_What is expected:_
Could you transcribe every line of the listing below, character for character?

[Records from a data source]
= Beginning of Section =
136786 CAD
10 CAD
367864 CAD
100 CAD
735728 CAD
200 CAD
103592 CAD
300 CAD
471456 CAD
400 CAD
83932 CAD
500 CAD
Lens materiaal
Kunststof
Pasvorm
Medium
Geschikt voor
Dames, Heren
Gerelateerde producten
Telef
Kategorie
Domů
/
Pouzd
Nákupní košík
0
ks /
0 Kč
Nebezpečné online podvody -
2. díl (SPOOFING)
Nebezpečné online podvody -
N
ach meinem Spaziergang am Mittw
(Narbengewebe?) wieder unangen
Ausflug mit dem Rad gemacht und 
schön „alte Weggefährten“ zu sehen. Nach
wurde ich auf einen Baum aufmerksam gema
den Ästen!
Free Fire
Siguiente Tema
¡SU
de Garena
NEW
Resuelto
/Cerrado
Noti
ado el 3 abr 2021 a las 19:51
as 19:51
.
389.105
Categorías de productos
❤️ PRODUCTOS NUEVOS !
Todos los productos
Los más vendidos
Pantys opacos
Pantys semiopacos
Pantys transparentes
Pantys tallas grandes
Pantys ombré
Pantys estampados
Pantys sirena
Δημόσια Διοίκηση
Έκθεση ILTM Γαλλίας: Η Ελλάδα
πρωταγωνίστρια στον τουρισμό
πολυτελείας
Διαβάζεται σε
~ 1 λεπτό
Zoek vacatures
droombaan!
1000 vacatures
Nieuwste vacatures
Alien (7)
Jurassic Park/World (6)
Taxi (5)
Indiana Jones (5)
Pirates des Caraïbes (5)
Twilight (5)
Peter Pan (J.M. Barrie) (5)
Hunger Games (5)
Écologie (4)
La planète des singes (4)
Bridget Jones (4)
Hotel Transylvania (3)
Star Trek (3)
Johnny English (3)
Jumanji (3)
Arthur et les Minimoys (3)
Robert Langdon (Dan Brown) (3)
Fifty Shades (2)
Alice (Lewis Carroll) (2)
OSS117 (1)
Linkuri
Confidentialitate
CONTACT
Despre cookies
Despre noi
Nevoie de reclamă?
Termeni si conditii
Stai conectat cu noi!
= End of Section =
_Output for this task:_
136786 CAD
10 CAD
367864 CAD
100 CAD
735728 CAD
200 CAD
103592 CAD
300 CAD
471456 CAD
400 CAD
83932 CAD
500 CAD
Lens materiaal
Kunststof
Pasvorm
Medium
Geschikt voor
Dames, Heren
Gerelateerde producten
Telef
Kategorie
Domů
/
Pouzd
Nákupní košík
0
ks /
0 Kč
Nebezpečné online podvody -
2. díl (SPOOFING)
Nebezpečné online podvody -
N
ach meinem Spaziergang am Mittw
(Narbengewebe?) wieder unangen
Ausflug mit dem Rad gemacht und 
schön „alte Weggefährten“ zu sehen. Nach
wurde ich auf einen Baum aufmerksam gema
den Ästen!
Free Fire
Siguiente Tema
¡SU
de Garena
NEW
Resuelto
/Cerrado
Noti
ado el 3 abr 2021 a las 19:51
as 19:51
.
389.105
Categorías de productos
❤️ PRODUCTOS NUEVOS !
Todos los productos
Los más vendidos
Pantys opacos
Pantys semiopacos
Pantys transparentes
Pantys tallas grandes
Pantys ombré
Pantys estampados
Pantys sirena
Δημόσια Διοίκηση
Έκθεση ILTM Γαλλίας: Η Ελλάδα
πρωταγωνίστρια στον τουρισμό
πολυτελείας
Διαβάζεται σε
~ 1 λεπτό
Zoek vacatures
droombaan!
1000 vacatures
Nieuwste vacatures
Alien (7)
Jurassic Park/World (6)
Taxi (5)
Indiana Jones (5)
Pirates des Caraïbes (5)
Twilight (5)
Peter Pan (J.M. Barrie) (5)
Hunger Games (5)
Écologie (4)
La planète des singes (4)
Bridget Jones (4)
Hotel Transylvania (3)
Star Trek (3)
Johnny English (3)
Jumanji (3)
Arthur et les Minimoys (3)
Robert Langdon (Dan Brown) (3)
Fifty Shades (2)
Alice (Lewis Carroll) (2)
OSS117 (1)
Linkuri
Confidentialitate
CONTACT
Despre cookies
Despre noi
Nevoie de reclamă?
Termeni si conditii
Stai conectat cu noi!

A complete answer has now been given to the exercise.